- Developer(s): 7FX
- Publisher(s): Xicat Interactive
- Engine: LightForce
- Platform(s): Windows
- Release: May 11, 2002
- Genre(s): First-person shooter
- Mode(s): Single-player, multiplayer

= U.S. Special Forces: Team Factor =

2002 video game

U.S. Special Forces: Team Factor (also known as Team Factor) is a first-person shooter developed by 7FX in 2002. The game was intended to be a competitor to Counter-Strike, which served as the main inspiration for the game. Unlike Counter Strike, Team Factor features a single-player and a third side.

== Development ==
The game had been in development since 2000. The team consisted of 9 to 14 developers. The development was financed by software company I.C.C.C. to which 7FX belonged. 7FX used its own engine LightForce.
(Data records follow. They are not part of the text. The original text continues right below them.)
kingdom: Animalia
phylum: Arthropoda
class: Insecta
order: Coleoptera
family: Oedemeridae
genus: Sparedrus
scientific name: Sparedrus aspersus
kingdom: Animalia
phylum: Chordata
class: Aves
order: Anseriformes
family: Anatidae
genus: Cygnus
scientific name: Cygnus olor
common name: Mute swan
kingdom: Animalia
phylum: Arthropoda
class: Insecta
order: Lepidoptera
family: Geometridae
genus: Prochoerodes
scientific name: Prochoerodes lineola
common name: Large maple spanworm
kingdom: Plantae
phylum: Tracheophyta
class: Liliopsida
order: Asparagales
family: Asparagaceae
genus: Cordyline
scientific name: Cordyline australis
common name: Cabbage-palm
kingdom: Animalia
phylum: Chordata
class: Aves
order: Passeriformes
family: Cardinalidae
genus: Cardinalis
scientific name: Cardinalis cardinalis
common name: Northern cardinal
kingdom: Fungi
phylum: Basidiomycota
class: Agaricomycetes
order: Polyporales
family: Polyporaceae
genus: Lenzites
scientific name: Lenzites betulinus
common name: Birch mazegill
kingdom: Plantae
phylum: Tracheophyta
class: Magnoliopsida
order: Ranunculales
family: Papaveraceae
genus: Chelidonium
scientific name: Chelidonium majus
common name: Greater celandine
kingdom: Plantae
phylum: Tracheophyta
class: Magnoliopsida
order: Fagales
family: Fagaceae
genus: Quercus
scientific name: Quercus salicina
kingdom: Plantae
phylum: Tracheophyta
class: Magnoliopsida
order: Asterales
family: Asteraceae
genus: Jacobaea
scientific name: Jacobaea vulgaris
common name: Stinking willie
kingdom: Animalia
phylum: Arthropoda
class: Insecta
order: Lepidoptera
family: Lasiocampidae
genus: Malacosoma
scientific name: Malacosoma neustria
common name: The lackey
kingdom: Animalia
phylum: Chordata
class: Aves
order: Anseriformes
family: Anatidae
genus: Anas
The original release date was mid-2001 but in the end it was released in May 2002. The game was published by Xicat Interactive as U.S. Special Forces: Team Factor, instead of the original name, Team Factor.

== Gameplay ==
The game has similar gameplay to Counter-Strike. It features 22 maps with different tasks for each side. There are three sides to play - US Special Forces, Russian Spetznaz and Terrorists. The single-player mode is the same but units are controlled by Bots.

== Reception ==
The game has received generally unfavorable reviews. It currently holds a 44% on Metacritic and 46.5% on GameRankings. It was criticised for its gameplay, graphics and AI behavior.